According to the report, the combination of a tight labour market and firming earnings growth are likely to fuel the hawkish instincts of the Monetary Policy Committee (MPC) and result in two interest rate rises in 2018. The EY ITEM Club is also now forecasting two additional rate hikes in 2019 as the Bank of England looks to gradually but steadily normalise monetary policy.

Howard Archer, chief economic advisor to the EY ITEM Club comments: “Raising interest rates this year is not an open and shut case for the MPC. With inflation heading down and the Bank of England’s view of the supply-side of the economy arguably too pessimistic, two rate hikes this year risk exerting unnecessary pressure on consumers.

“However, the impact on growth from higher interest rates should be limited by the proportion of households with a mortgage, which currently lie at their lowest levels. There has also been a shift from variable-rate to fixed-rate mortgages in recent years. In addition, the burden of interest payments to the average household was at a record low at the end of 2017, and so consumers are in a relatively healthy position to cope with dearer money.”

Recovery in sterling to hit UK exporters’ ‘sweet spot’

A buoyant global economy helped bolster the UK economy last year in the face of domestic difficulties, and the contribution made by net trade to GDP growth was among the strongest over the last 25 years, according to the EY ITEM Club. The report expects global growth to pick up further, with the UK’s major export markets forecast to expand at a decent pace. However, a recovery in sterling, particularly against the US dollar, means that the ‘sweet spot’ in exchange rates enjoyed by UK exporters is set to be soured. In addition, the recent increase in protectionist rhetoric, originating in the US, also poses some potential downside risks to the outlook for global growth. There are also currently signs that growth in the Eurozone may be slowing more than expected in 2018 after a buoyant 2017.

The EY ITEM Club forecasts that UK export growth will fall to 3.3% in 2018 from 5.7% in 2017, before reaching 3.4% in 2019.

Businesses cannot rely on the macro-economy to drive growth

Business investment should be supported by greater clarity over Brexit after a transition period was agreed in March. However, with a weak end to 2017 providing a poor launch pad for growth this year, the EY ITEM Club expects business investment to expand by 1.7% in 2018 before picking up to 2.7% in 2019.

Nick Gomer, managing partner at EY in the East comments: “Technology, shifts in consumer behaviours, and demographics are all reshaping the economic landscape. If East businesses fail to adapt and invest now, they could find the future becomes even more challenging.

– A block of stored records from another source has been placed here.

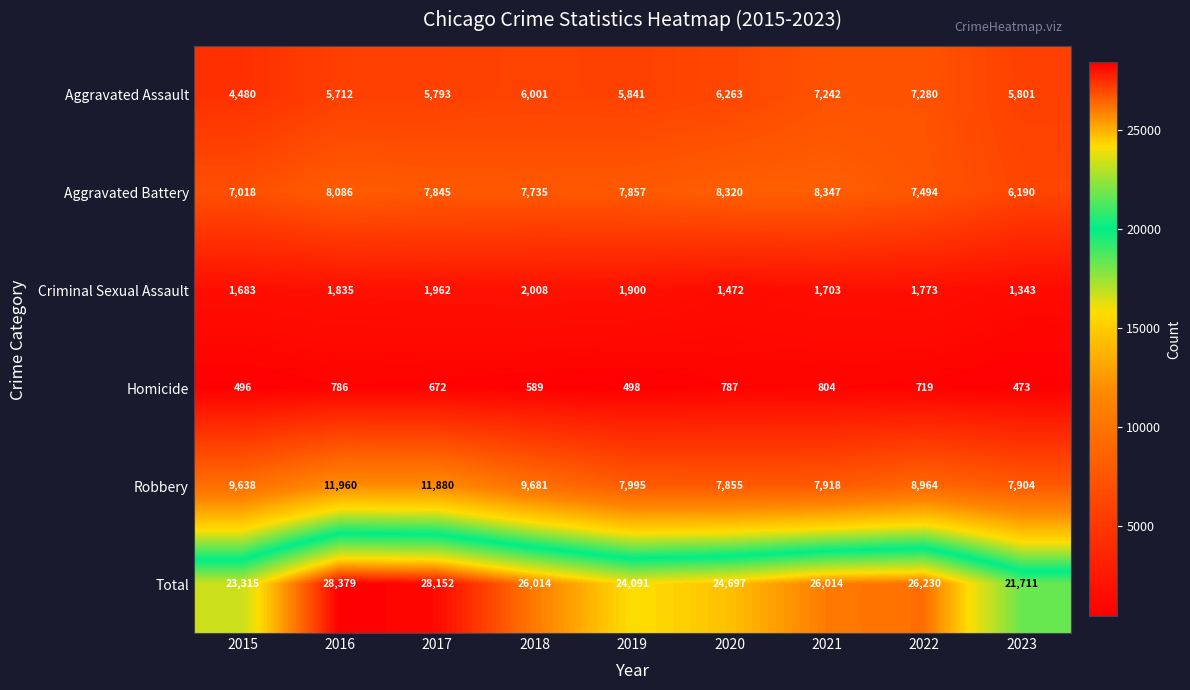

Which series has the widest spread of values?

Total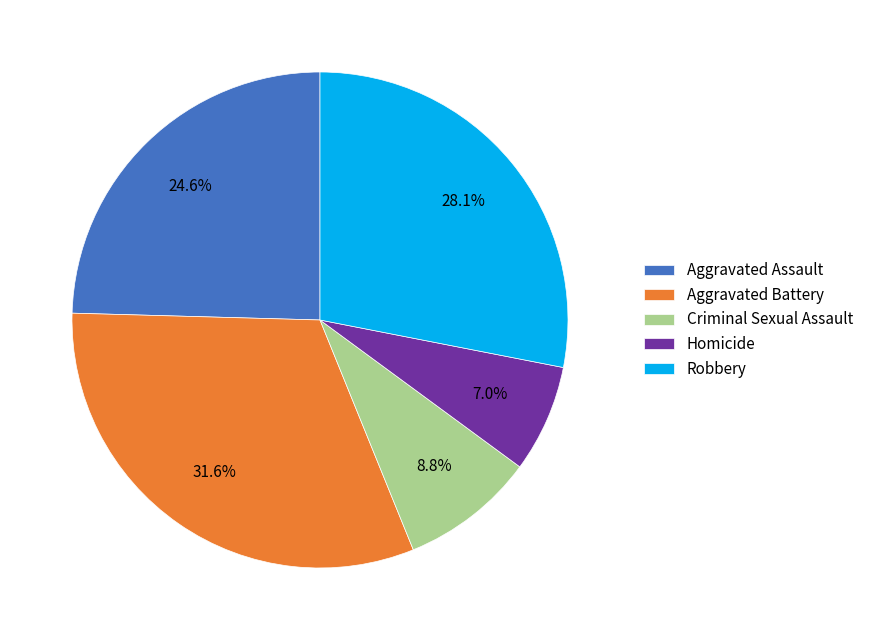

How many slices are in this pie chart?

5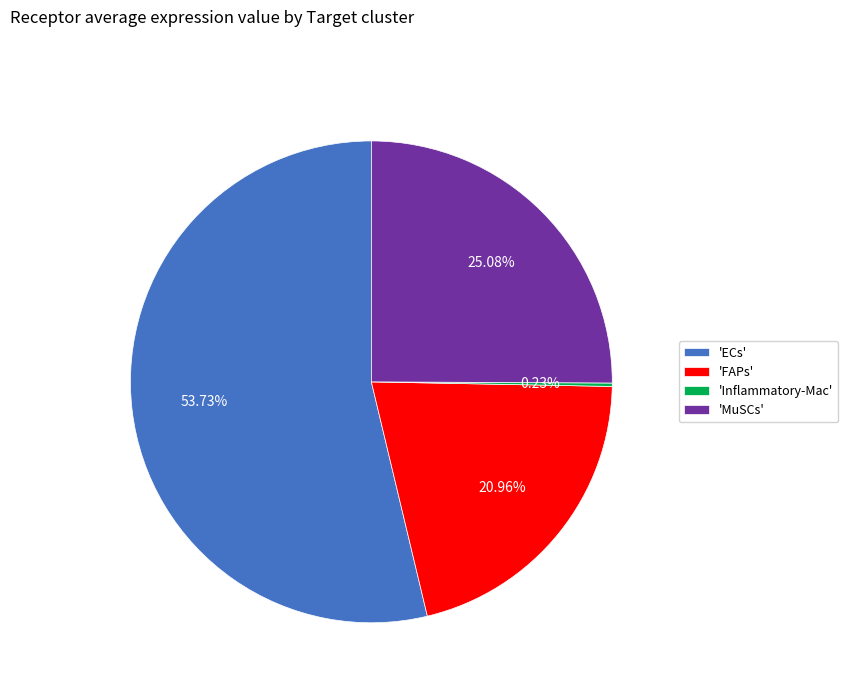

Is there a majority slice in this chart?

Yes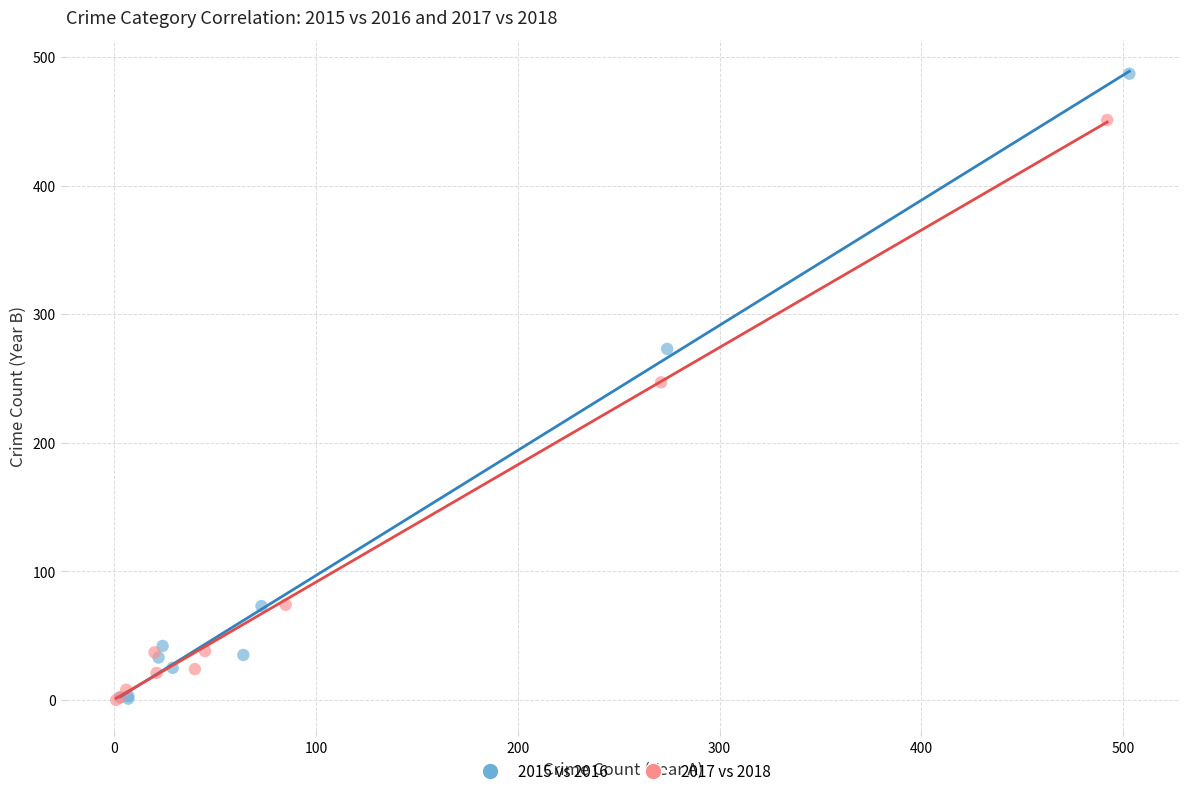

Which series reaches the maximum Y coordinate?

2015 vs 2016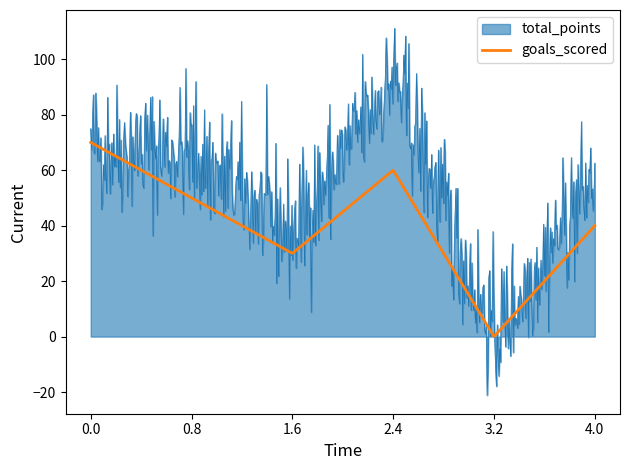

Rank the series by their maximum value, from lowest to highest.

goals_scored, total_points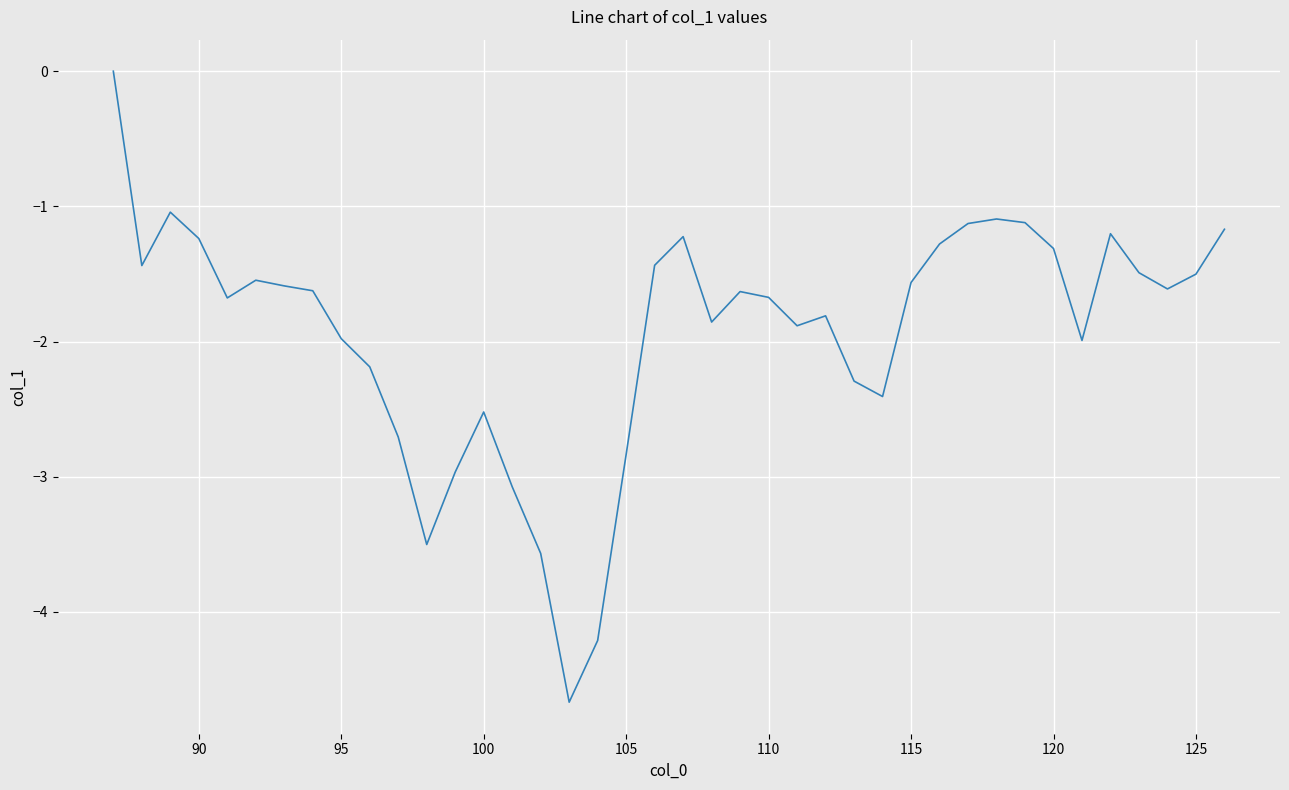

What is the difference between the maximum and minimum values?

4.7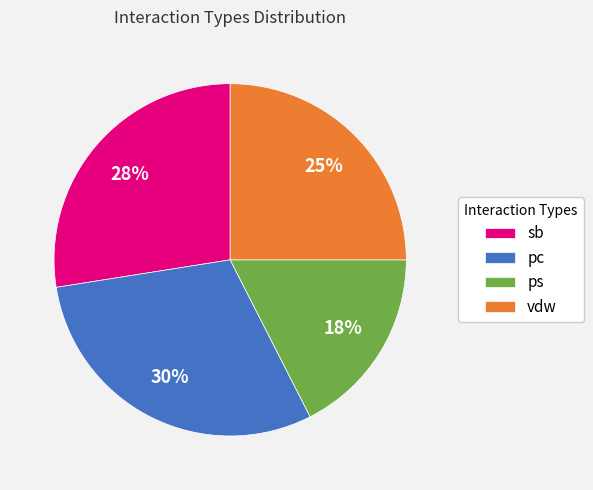

Is there any slice that represents more than half of the pie?

No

Businesses should not take the stable, if sluggish, economic forecast as an excuse to sit and wait. It’s important to test their short-term resilience and mitigate the potential risks while thinking hard about the future.”


About EY ITEM Club

The ITEM Clubis the only non-governmental economic forecasting group to use the HM Treasury’s model of the UK economy. Its forecasts are independent of any political, economic or business bias and this independence is underpinned by the untied sponsorship of Ernst & Young LLP.

ITEM stands for Independent Treasury Economic Model.  HM Treasury uses the UK Treasury model for its UK policy analysis and Industry Act forecasts for the Budget. ITEM’s use of the model enables it to explore the implications and unpublished assumptions behind Government forecasts and policy measures.  Uniquely, ITEM can test whether Government claims are consistent and can assess which forecasts are credible and which are not.